Astana'da altın diskle süslenmiş ve taşlarla
işlenmiş kalsedon kabzalı demir kılıç tanıtıldı. Bu tarihi eser 2018 yılında
Aktöbe yakınlarındaki bir mezarda keşfedilmiştir. Mezarın Hunlar döneminde
yüksek bir statüye sahip bir adama ait olduğu anlaşılıyor. Bu adam bir kabile veya
boy lideri olabilir. Kazakistan'ın başkentindeki sergiye başka da değerli eserler
getirildi. Burada Taş Devri'nden Altın Orda dönemine kadar uzanan zamanı kapsayan
aletler, ev eşyaları, ok uçları, takılar ve tabaklar sergileniyor.
Azilhan Tajekeyev, Arkeoloji Enstitü’nün
Astana şubesi müdürü:
- Sergimizin ana teşhiri Batı Türk Kağanlığı hükümdarının yeniden
canlandırılmış rekonstrüksiyonudur. Tahtta oturan hükümdarın görüntüsü, «Yeleke
Sazı» kompleksinde bulunan kağana ait bir kemer tokasıyla yeniden yaratıldı.
Üzerinde Kağan'ın kendisi resmedilmiştir. Etnografi uzmanları bu eserin bütün
ayrıntılarını tekrarlayarak rekonstrüksiyon etmişler.

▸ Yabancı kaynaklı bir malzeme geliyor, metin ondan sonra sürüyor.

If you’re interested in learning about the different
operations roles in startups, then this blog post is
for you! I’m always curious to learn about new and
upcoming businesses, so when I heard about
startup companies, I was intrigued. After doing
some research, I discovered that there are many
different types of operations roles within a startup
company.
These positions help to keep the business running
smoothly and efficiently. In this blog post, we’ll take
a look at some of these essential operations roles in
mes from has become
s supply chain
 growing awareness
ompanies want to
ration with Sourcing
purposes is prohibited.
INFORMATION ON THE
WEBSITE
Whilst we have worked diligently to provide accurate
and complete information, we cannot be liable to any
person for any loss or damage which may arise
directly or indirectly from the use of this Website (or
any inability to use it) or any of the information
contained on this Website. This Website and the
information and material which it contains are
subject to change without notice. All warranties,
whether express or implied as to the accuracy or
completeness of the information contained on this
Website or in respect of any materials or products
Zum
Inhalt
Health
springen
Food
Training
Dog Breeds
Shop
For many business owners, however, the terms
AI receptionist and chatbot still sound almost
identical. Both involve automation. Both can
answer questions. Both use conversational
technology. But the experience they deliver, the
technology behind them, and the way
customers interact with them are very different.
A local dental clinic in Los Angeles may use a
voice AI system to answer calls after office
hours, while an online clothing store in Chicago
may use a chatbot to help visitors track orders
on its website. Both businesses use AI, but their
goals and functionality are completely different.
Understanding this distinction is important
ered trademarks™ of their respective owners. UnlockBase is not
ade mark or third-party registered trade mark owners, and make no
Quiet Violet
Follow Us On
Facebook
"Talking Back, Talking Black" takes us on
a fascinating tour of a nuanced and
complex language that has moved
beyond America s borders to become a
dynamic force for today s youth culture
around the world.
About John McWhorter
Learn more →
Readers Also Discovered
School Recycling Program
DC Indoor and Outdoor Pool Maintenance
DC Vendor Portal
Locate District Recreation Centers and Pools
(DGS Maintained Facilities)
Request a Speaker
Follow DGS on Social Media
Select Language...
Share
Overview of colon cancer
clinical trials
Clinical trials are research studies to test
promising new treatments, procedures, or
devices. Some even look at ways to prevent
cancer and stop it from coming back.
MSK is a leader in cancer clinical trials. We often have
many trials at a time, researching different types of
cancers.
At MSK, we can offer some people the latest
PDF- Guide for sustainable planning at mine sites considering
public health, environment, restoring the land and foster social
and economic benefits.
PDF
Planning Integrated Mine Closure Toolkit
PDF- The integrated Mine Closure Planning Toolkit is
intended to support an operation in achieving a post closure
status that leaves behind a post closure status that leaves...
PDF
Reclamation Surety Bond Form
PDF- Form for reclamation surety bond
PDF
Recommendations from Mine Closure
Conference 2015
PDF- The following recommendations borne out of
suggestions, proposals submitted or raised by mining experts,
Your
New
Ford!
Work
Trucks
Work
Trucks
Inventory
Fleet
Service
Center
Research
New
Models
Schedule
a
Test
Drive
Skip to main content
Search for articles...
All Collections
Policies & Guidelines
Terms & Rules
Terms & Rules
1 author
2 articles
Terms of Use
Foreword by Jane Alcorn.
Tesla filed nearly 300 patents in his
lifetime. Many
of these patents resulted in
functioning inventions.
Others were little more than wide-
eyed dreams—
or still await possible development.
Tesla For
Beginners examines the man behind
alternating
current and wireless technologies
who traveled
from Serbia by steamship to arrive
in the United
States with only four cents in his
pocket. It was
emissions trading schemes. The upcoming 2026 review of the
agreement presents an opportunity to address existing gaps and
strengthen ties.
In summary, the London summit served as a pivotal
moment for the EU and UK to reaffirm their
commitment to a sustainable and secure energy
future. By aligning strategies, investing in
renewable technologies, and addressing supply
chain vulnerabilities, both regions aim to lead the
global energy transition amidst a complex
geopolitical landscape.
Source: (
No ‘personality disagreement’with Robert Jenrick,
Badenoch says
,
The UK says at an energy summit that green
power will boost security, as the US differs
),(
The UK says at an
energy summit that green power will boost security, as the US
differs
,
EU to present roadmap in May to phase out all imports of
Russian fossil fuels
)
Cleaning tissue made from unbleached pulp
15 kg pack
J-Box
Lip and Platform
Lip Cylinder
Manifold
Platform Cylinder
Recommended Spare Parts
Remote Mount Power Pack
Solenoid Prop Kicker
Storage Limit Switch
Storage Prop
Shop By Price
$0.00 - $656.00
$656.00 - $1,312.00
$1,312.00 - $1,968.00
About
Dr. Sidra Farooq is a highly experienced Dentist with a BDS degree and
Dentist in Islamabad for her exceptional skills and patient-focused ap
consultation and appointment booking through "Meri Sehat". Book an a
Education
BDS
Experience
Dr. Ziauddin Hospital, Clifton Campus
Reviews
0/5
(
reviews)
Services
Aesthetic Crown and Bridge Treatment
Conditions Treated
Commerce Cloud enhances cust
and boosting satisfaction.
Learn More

Tarihçiler, bulguların Kazakistan'ın kadim
tarihine farklı bir bakış açısıyla bakmaya ve onu yeniden yazmaya yardımcı
olduğunu söylüyorlar. Örneğin, Kangyu'nin yaşamı hakkında çok şey öğrenmemizi
sağlayan yazıları ele alalım. Bu kabileler yüzyıllar boyunca bugünkü Güney
Kazakistan topraklarında yaşamışlardır. Onlar en az araştırılanlardan biri
olarak kabul ediliyor.
Aleksandr Poduşkin, Tarih bilimleri profesörü,
kazı bilimci:
- Kültöbe yerleşiminde seramik tuğla tabletler üzerine yazılmış bir mektup bulundu. Bu mektubun metninin şu an için kırk kadar parçası bilinmektedir. Bu yaklaşık 1700 karakter ve 86-87 satırdan oluşuyor. Ondan çok ilginç bilgiler öğreniyoruz. Yazı çok değerlidir. Çünkü Kangyu halkı kendisi hakkında yazmaktadır. İcra biçimi bakımından, yani seramik tuğla masalar üzerinde yapıldığından biz dünyanın büyük medeniyetleri arasında yerimizi aldık.